Но разве этим я сирот
и вдов обидел?!.. Финн – богач, о!
почти у каждого свой дом,
красивый, прочный! В доме том
финн и Петрарку и Боккаччо
читает!.. Нет, пожалуй, лгу:
зачем Петрарка кулаку?*
Он Маннергейму предпочтенье
отдаст; о подвигах его
прочтёт, затем устроит чтенье
в кругу семейном.  «И-го-го! –
заржав, он так закончит: –  Маршал
был знатоком и лошадей,
и женщин: не одну уважил…
Жена, спать уложи детей!
Нельзя…»
                Да, финн отнюдь не беден…
Не птички ль тенькают: «Не пей! тень-
тень! будешь ты, как финнн, богат!»?
... И стану дураков пугать
стихами  умными, а дети
заплачут… Где же птички эти?
Окно открыто; голоса
звенят, но птиц мои глаза
не видят…
                Финн –  как корень! – крепок,
но молчалив: скорее репа
расскажет  хрену, чем она
обижена, огорчена,
чем финн поведает знакомым,
друзьям-приятелям, чем он
обеспокоен, огорчён,
взволнован, ибо слово комом
застрянет в горле.
                Испокон
веков – не в городе, а в чаще
лесной, среди гранитных скал
он жил: охотился, таскал
из леса хворост, собирал
грибы, бруснику, корчевал
пни, с поля камни убирал
и складывал их в кучу, чаще
встречаясь с диким зверем, чем
с себе подобным – с человеком;
смеясь, бросал орехи белкам,
рыбачил и…
                (Нет соли!.. чем
солить похлёбку? «Пос-сол-л-лите!» – 
бурчит.)
                Финн – и на вид! – солиден:
у многих – пузо как арбуз,
жена, машина, карапуз;
а у иных – два карапуза
и нету никакого пуза!..
.  .  .  .  .  .  .  .  .  .  .  .  .  .
Солонку я в корзинку с хлебом
поставил – да и позабыл!
Забывчивым всегда я был,
а человеком стал нелепым
недавно…
                Бросил горсть муки
в кастрюлю, рису да картошки
сушёной (запах – хоть беги!);
кетчупа положил две ложки
в бурду, но это – пустяки:
туда бы – две куриных ножки!
бараньей – и одной ноги
хватило б… Кабачок поджарю,
потом капусты накрошу.
Да! мяса бы... А дай пошарю
в карманах; может, награжу
себя монетами…
                Есть евро!
Бегу, бегу за колбасой!
Пусть я пропойца, пусть я стерва!
зато не голый, не босой!

20 – 26 октября 2007

  *Возле "Страшного суда"... - возле фрески
Микеланлжело "Страшный суд".

  **"Путешествие Моисея в Египет" - фреска Пьетро Перуджино.

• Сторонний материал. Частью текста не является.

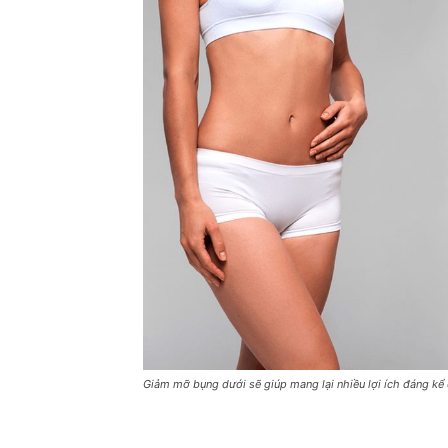
Giảm mỡ bụng dưới sẽ giúp mang lại nhiều lợi ích đáng kể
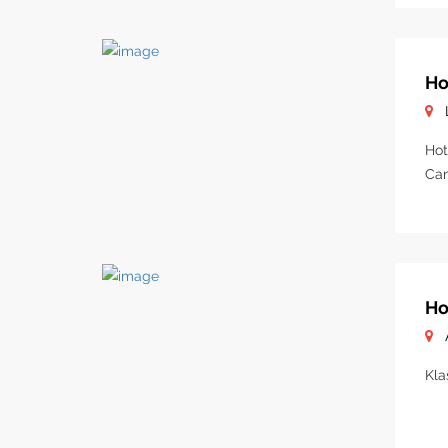
Ho
Hot
Cam
Ho
Kla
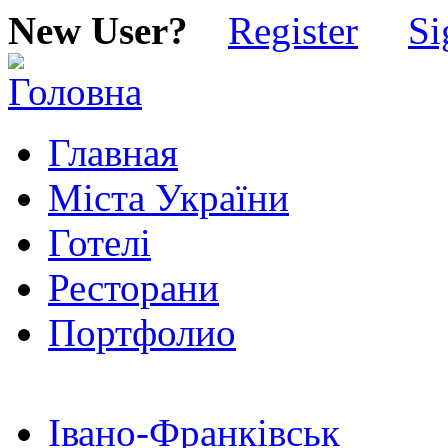
New User?
Register
Si
Главная
Міста України
Готелі
Ресторани
Портфолио
Івано-Франківськ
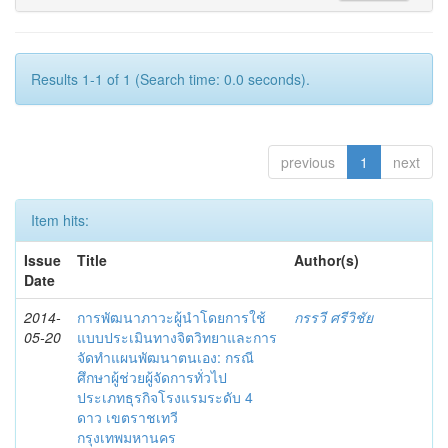
Results 1-1 of 1 (Search time: 0.0 seconds).
previous
1
next
Item hits:
Issue
Title
Author(s)
Date
2014-
การพัฒนาภาวะผู้นำโดยการใช้
กรรวี ศรีวิชัย
05-20
แบบประเมินทางจิตวิทยาและการ
จัดทำแผนพัฒนาตนเอง: กรณี
ศึกษาผู้ช่วยผู้จัดการทั่วไป
ประเภทธุรกิจโรงแรมระดับ 4
ดาว เขตราชเทวี
กรุงเทพมหานคร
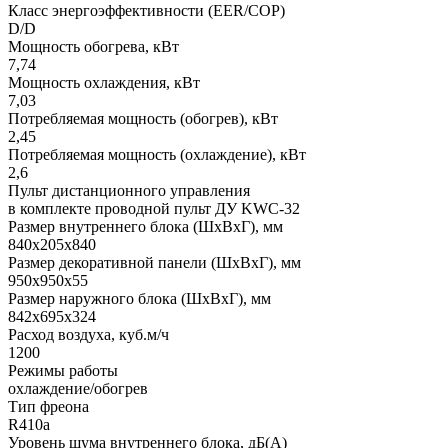
Класс энергоэффективности (EER/COP)
D/D
Мощность обогрева, кВт
7,74
Мощность охлаждения, кВт
7,03
Потребляемая мощность (обогрев), кВт
2,45
Потребляемая мощность (охлаждение), кВт
2,6
Пульт дистанционного управления
в комплекте проводной пульт ДУ KWC-32
Размер внутреннего блока (ШхВхГ), мм
840x205x840
Размер декоративной панели (ШхВхГ), мм
950x950x55
Размер наружного блока (ШхВхГ), мм
842х695х324
Расход воздуха, куб.м/ч
1200
Режимы работы
охлаждение/обогрев
Тип фреона
R410a
Уровень шума внутреннего блока, дБ(А)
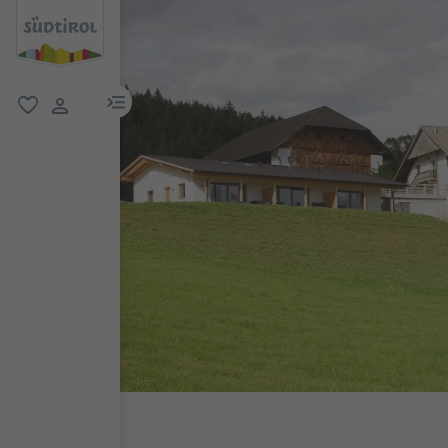
menu link
favorit
user link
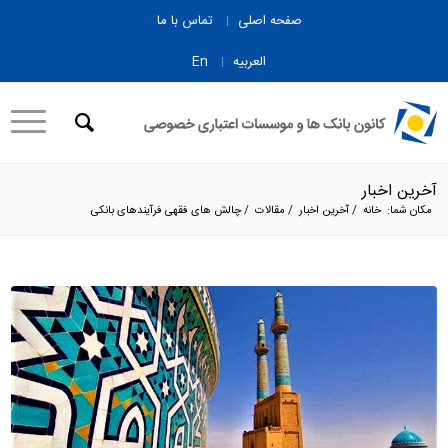
صفحه اصلی
تماس با ما
العربیه
En
آخرین اخبار
مکان شما:
خانه
/
آخرین اخبار
/
مقالات
/
چالش های فقهی فرآیندهای بانکی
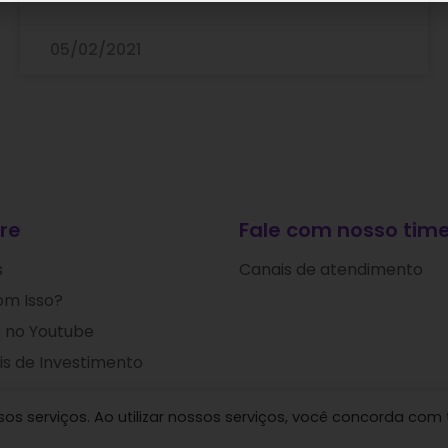
05/02/2021
re
Fale com nosso time
s
Canais de atendimento
om Isso?
 no Youtube
s de Investimento
s serviços. Ao utilizar nossos serviços, você concorda com 
 Ideias de Investimentos © 2024. Todos os direitos res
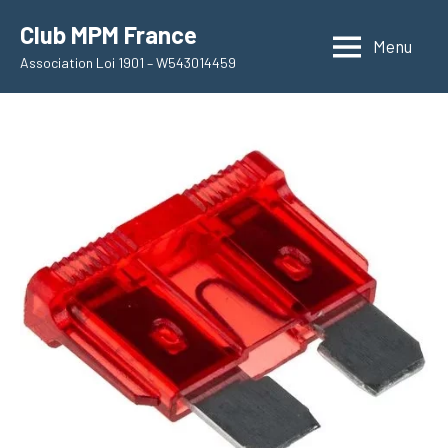
Aller
Club MPM France
au
Menu
Association Loi 1901 – W543014459
contenu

 ***... золой // стал он... - труп Цезаря сожгли на костре
по обычаю того времени.

  *Арки - Триумфальнык арки.

  **И к Петру не попаду... - т. е. в собор святого Петра.

  ***Общага - общежитие для переселенцев.

  *... зачем Петрарка кулаку? - Здесь кулак как крепкий
хозяин; таковым, впрочем, т. е. крепким хозяином он был
и в России в период, так называемого, раскулачивания.